--- Data ---
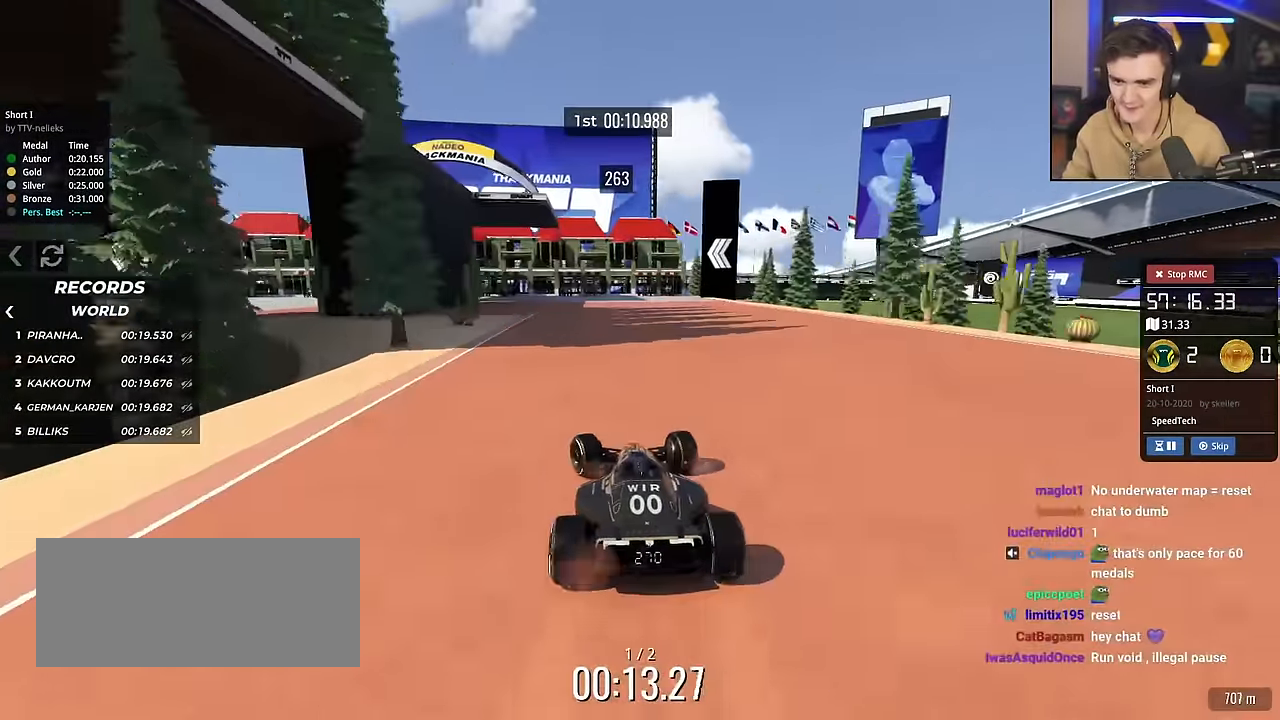
{"keys": ["left", "up"], "events": [[300, "left", "up"], [384, "left", "down"]]}
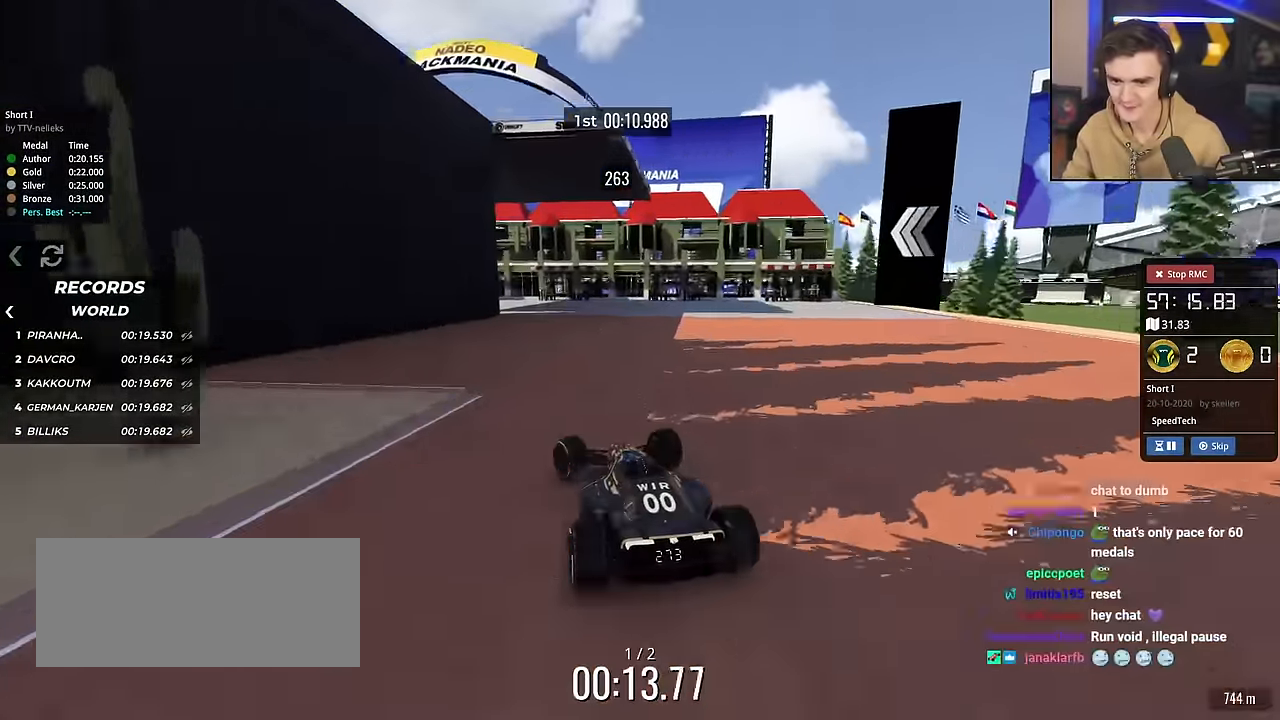
{"keys": ["left"], "events": [[368, "up", "up"]]}
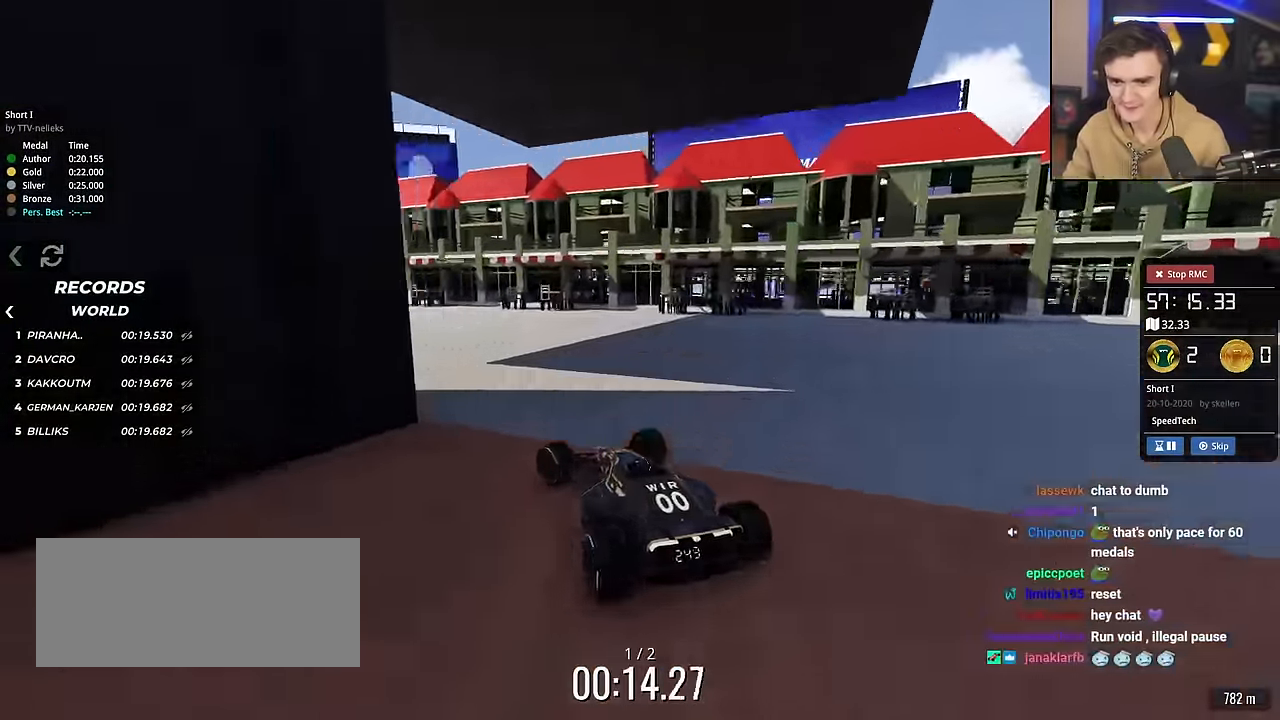
{"keys": ["left"], "events": [[50, "up", "down"], [467, "up", "up"]]}
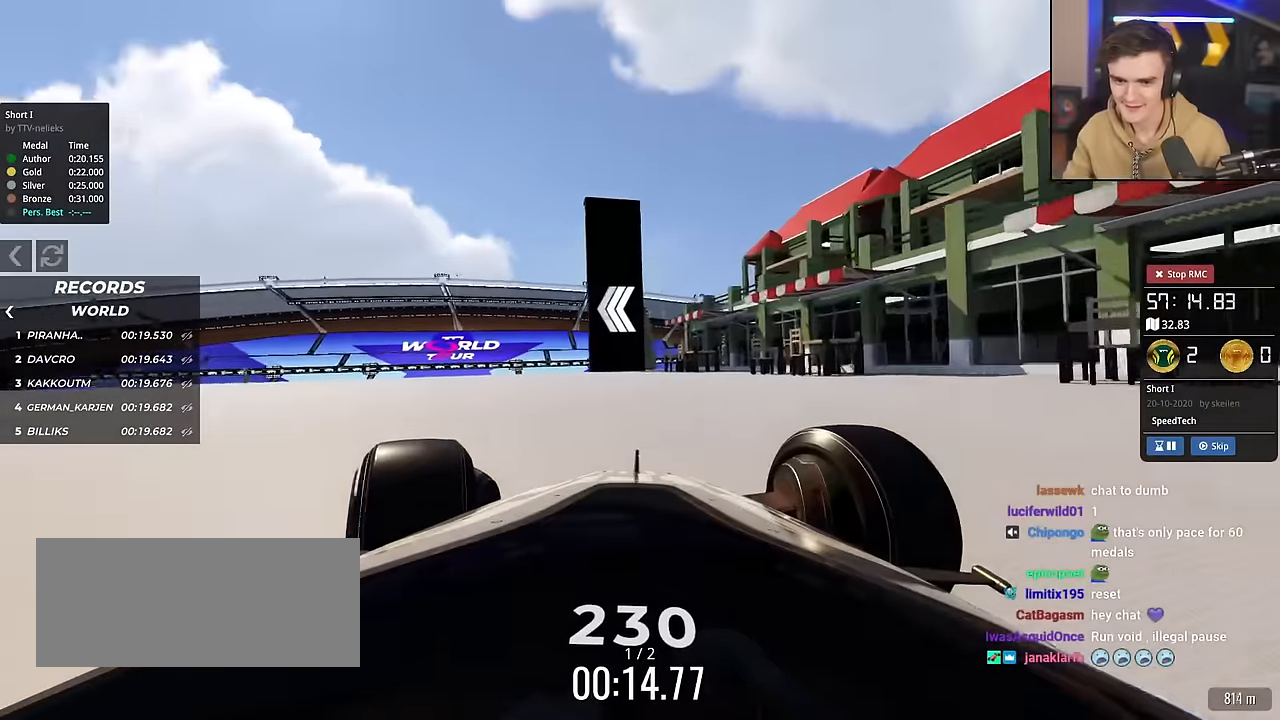
{"keys": ["left", "up"], "events": [[167, "up", "down"]]}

--- What is being asked ---
Copy each line in the data that holds the word "down".

--- Solution for this problem ---
{"keys": ["left", "up"], "events": [[300, "left", "up"], [384, "left", "down"]]}
{"keys": ["left"], "events": [[50, "up", "down"], [467, "up", "up"]]}
{"keys": ["left", "up"], "events": [[167, "up", "down"]]}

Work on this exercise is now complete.